(Texto do documento):

───

Ato Essencialmente Pedagógico
José Mendes de Oliveira
09 de janeiro de 2024
Não obstante a disposição e insistência do governo da Frente Ampla em pregar a união e reconstrução de um país polarizado e em plena guerra ideológica, repetindo-se novamente a tradicional tendência conciliadora das elites e segmentos médios do país, que serve obviamente à reprodução da estrutura de estratificação e de inúmeras injustiças incrustadas na história brasileira, contornando ou desencorajando o desenlace dos conflitos mais aguerridos, o mal denominado evento Democracia Inabalada, organizado e realizado no dia 08 de janeiro em memória e repúdio à tentativa de Golpe de Estado ocorrida na mesma data em 2023 sob as hostes do bolsonarismo e de suas lideranças militares e civis, teve um papel inquestionavelmente pedagógico, além de constituir evidência insofismável, para aqueles e aquelas que ainda insistem que é possível redimir as mentes e corações conquistados pela extrema direita no país. Por que é válida essa ilação? Porque os fatos a validam. Para tanto, basta verificar quem esteve presente no evento, ou seja, além do próprio presidente da República, lá estiveram o presidente do Senado, o presidente do STF, o presidente do TSE e o procurador-geral da República, que participaram da composição da mesa. Ficou evidente a ausência do presidente da Câmara, que, conhecidamente, apoiou a reeleição do ex-presidente Bolsonaro no pleito de 2022. É relevante destacar que, entre os ministros do STF presentes na plateia, além daqueles que compuseram a mesa, 4 se ausentaram e, entre eles, dois indicados pelo referido ex-presidente durante sua gestão (André Mendonça e Nunes Marques).
No entanto, o mais significativo, ou mais emblemático, além das ausências do presidente da Câmara e de seus dois vice-presidentes, foram as ausências de governadores que se alinham direta ou indiretamente com a extrema direita bolsonarista. No universo dos 27 representantes das unidades federativas brasileiras, 14 não aceitaram o convite para a participação no evento: Distrito Federal (MDB), Mato Grosso do Sul (PSDB), Goiás (União), Mato Grosso (União), Minas Gerais (Novo), São Paulo (Republicanos), Rio de Janeiro (PL), Paraná (PSD), Santa Catarina (PL), Roraima (PP), Tocantins (Republicanos), Acre (PP), Amazonas (União) e Alagoas (MDB). Além disso, a falta dos representantes da oposição, inclusive de integrantes do malfadado Centrão, não casou e não causa nenhum tipo de surpresa devido ao seu elevado grau de obviedade.

───

(Listagem de dados)
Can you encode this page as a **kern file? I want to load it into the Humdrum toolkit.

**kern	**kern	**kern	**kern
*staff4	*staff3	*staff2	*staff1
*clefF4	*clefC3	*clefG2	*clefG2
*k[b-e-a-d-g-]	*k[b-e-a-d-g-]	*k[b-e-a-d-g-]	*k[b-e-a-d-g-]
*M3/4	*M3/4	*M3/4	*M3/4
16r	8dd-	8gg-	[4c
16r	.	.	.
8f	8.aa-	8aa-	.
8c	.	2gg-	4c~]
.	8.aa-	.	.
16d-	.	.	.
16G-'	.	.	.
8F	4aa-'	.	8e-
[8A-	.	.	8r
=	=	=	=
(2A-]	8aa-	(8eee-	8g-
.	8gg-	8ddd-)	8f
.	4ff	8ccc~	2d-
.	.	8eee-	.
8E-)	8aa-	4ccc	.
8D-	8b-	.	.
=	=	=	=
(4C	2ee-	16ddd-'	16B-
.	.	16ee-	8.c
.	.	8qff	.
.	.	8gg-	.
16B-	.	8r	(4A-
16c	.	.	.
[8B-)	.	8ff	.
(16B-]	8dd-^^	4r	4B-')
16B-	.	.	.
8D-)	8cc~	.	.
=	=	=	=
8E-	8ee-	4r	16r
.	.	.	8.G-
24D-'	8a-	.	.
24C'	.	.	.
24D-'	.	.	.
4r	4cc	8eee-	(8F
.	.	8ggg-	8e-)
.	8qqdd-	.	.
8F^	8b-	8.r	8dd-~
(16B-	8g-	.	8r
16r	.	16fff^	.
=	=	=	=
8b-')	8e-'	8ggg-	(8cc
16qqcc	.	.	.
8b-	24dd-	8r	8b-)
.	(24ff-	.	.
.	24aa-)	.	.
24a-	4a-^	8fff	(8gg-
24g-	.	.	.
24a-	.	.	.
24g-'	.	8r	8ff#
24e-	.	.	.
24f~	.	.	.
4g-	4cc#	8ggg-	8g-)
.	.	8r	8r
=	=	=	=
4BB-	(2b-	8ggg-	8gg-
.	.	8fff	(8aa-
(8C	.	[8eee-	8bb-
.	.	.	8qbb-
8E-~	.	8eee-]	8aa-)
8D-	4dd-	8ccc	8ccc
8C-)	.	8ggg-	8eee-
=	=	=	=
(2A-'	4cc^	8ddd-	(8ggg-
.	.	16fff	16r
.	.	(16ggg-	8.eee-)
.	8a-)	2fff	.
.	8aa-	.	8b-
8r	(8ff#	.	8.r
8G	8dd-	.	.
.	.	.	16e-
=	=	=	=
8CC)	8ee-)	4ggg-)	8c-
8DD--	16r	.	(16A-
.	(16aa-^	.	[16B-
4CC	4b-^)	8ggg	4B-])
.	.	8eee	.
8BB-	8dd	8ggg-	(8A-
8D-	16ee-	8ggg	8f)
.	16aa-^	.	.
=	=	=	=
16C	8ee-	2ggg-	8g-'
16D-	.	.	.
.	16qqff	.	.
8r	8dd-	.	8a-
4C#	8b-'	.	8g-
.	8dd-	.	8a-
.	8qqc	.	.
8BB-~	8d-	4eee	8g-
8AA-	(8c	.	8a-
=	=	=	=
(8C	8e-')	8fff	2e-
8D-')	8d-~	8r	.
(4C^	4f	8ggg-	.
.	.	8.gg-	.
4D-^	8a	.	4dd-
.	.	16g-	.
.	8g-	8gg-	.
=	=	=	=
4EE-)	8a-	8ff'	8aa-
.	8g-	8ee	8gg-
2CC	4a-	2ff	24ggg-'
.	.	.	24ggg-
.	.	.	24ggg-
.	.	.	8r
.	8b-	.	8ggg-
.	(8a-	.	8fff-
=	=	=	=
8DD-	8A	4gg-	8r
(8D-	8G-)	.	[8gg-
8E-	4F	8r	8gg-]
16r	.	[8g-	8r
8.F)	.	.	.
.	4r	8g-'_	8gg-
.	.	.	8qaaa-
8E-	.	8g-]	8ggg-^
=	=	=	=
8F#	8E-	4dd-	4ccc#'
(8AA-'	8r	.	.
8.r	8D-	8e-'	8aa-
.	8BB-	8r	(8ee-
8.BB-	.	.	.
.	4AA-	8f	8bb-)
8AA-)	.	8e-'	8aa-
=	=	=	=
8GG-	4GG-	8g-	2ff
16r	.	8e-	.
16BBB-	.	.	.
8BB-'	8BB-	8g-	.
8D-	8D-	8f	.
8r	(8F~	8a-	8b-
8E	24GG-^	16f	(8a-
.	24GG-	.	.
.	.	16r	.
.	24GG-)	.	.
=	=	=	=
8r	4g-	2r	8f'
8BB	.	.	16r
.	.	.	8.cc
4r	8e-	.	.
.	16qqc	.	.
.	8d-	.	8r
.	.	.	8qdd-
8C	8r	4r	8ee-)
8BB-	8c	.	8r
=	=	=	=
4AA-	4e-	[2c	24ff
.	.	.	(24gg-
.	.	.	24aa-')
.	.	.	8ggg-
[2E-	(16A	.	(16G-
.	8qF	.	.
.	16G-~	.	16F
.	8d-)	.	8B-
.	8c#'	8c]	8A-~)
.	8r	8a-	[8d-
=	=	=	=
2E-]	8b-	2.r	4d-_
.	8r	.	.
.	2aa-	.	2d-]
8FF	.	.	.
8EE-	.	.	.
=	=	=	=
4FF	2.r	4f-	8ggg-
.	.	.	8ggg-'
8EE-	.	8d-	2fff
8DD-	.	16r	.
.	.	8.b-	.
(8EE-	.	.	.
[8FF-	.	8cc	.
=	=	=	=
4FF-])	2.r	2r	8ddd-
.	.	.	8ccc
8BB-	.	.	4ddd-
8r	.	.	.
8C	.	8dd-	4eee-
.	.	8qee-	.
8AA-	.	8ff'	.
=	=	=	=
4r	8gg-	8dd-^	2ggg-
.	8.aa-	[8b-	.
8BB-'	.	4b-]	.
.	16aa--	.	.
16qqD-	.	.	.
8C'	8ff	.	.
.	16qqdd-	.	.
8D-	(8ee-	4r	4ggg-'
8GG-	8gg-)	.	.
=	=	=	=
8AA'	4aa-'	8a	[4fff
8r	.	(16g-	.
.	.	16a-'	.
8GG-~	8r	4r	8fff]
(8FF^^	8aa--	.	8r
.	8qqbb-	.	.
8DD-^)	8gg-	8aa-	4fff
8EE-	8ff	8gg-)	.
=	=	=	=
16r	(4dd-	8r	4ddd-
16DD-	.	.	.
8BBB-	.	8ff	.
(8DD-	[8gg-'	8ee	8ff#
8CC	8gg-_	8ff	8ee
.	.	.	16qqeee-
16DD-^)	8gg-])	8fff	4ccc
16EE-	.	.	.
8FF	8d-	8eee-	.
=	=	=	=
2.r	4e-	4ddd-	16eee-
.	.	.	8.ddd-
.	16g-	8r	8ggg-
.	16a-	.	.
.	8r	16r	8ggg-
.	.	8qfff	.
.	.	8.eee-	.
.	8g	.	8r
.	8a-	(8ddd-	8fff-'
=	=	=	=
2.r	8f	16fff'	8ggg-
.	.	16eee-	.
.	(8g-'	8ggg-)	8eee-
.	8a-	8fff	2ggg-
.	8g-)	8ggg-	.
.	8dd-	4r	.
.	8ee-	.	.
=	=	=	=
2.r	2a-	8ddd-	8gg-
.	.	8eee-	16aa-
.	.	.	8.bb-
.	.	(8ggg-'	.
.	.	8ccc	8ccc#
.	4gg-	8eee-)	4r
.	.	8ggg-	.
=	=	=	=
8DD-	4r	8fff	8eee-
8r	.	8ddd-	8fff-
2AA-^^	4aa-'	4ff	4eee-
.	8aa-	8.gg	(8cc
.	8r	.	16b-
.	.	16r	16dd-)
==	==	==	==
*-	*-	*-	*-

───

(O que fazer): Edite o trecho do texto sobre o evento Democracia Inabalada de "No entanto, o" até "grau de obviedade.", trocando "governadores" por "líderes estaduais".

(Resposta final):
No entanto, o mais significativo, ou mais emblemático, além das ausências do presidente da Câmara e de seus dois vice-presidentes, foram as ausências de líderes estaduais que se alinham direta ou indiretamente com a extrema direita bolsonarista. No universo dos 27 representantes das unidades federativas brasileiras, 14 não aceitaram o convite para a participação no evento: Distrito Federal (MDB), Mato Grosso do Sul (PSDB), Goiás (União), Mato Grosso (União), Minas Gerais (Novo), São Paulo (Republicanos), Rio de Janeiro (PL), Paraná (PSD), Santa Catarina (PL), Roraima (PP), Tocantins (Republicanos), Acre (PP), Amazonas (União) e Alagoas (MDB). Além disso, a falta dos representantes da oposição, inclusive de integrantes do malfadado Centrão, não casou e não causa nenhum tipo de surpresa devido ao seu elevado grau de obviedade.